The early detection of Hepatocellular Carcinoma (HCC) is crucial for improving patient survival rates.Early diagnosis of HCC can significantly enhance treatment outcomes and reduce disease progression. Antigen detection of tumor markers is one of the important diagnostic methods for HCC. However, Traditional antigen detection methods often rely on heavy detection equipment, involve lengthy turnaround times, and must be conducted in laboratory settings. Therefore, there is a clear need for a portable, low-skill, rapid sample-to-result detection method for early HCC biomarkers.

Results

We propose a new platform based on electrowetting-on-dielectric digital microfluidic(EWOD-DMF) for the detection of early-stage HCC biomarkers, enabling the quantitative measurement of Alpha-Fetoprotein (AFP), the proportion of AFP-L3 in total AFP (AFP-L3%), and Des-Gamma-Carboxy Prothrombin (DCP).

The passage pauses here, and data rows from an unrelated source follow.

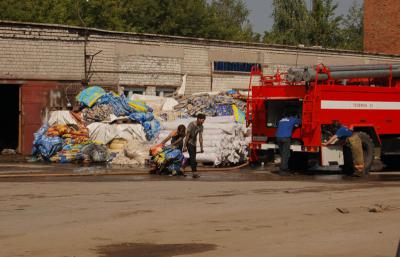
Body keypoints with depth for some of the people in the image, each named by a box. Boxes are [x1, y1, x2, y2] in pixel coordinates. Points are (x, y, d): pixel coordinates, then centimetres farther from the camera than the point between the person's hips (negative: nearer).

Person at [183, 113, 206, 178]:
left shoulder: (200, 126, -2)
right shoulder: (191, 125, -21)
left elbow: (200, 137, 1)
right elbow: (187, 136, -19)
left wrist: (201, 148, 0)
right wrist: (185, 146, -18)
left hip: (194, 143, 7)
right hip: (189, 143, -7)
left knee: (192, 157, 8)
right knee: (193, 157, -15)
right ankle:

First, serum samples are processed through the microfluidic system, achieving the separation of AFP-L3 within 10 minutes. Next, immunoassays are performed within 15 minutes, using magnetic particles to capture biomarkers such as AFP, AFP-L3, and DCP, followed by enzymatic reactions that generate detectable signals. Each chip can simultaneously detect three biomarkers from five different samples, allowing for a total of fifteen targets to be tested, with only approximately 2.4 μL of serum required for each biomarker detection. Ultimately, data are analyzed with dedicated software to quantitatively measure the HCC biomarkers. The detection limits for AFP or AFP-L3 and for DCP are 0.24 ng/mL and 1.89 ng/mL, respectively.

Significance

This study presents a EWOD-DMF platform for early-stage HCC diagnosis, capable of simultaneously detecting multiple samples and biomarkers, thus improving detection efficiency and diagnostic accuracy. Moreover, the platform has POCT capability, with advantages in portability and cost-effectiveness, providing clinicians and primary healthcare institutions with a fast and convenient solution for early-stage HCC diagnosis.

中文翻译：

用于快速检测早期肝细胞癌（HCC）特异性生物标志物的电润湿数字微流控新平台

背景

肝细胞癌（HCC）的早期检测对于提高患者生存率至关重要。HCC 的早期诊断可以显着提高治疗结果并减缓疾病进展。肿瘤标志物抗原检测是 HCC 的重要诊断方法之一。然而，传统的抗原检测方法通常依赖于重型检测设备，周转时间长，并且必须在实验室环境中进行。因此，显然需要一种便携式、低技能、快速的样本到结果检测方法来检测早期 HCC 生物标志物。

结果

我们提出了一种基于电湿介电数字微流控（EWOD-DMF）的新平台，用于检测早期 HCC 生物标志物，能够定量测量甲胎蛋白（AFP）、AFP-L3 在总 AFP 中的比例（AFP-L3%）和 Des-Gamma-Carboxy 凝血酶原（DCP）。首先，通过微流控系统处理血清样品，在 10 分钟内实现 AFP-L3 的分离。接下来，在 15 分钟内进行免疫测定，使用磁性颗粒捕获生物标志物，如 AFP、AFP-L3 和 DCP，然后进行产生可检测信号的酶促反应。每个芯片可以同时检测 5 个不同样品中的 3 个生物标志物，总共可以检测 15 个靶标，每个生物标志物检测只需要大约 2.4 μL 的血清。最终，使用专用软件分析数据以定量测量 HCC 生物标志物。AFP 或 AFP-L3 和 DCP 的检测限分别为 0.24 ng/mL 和 1.89 ng/mL。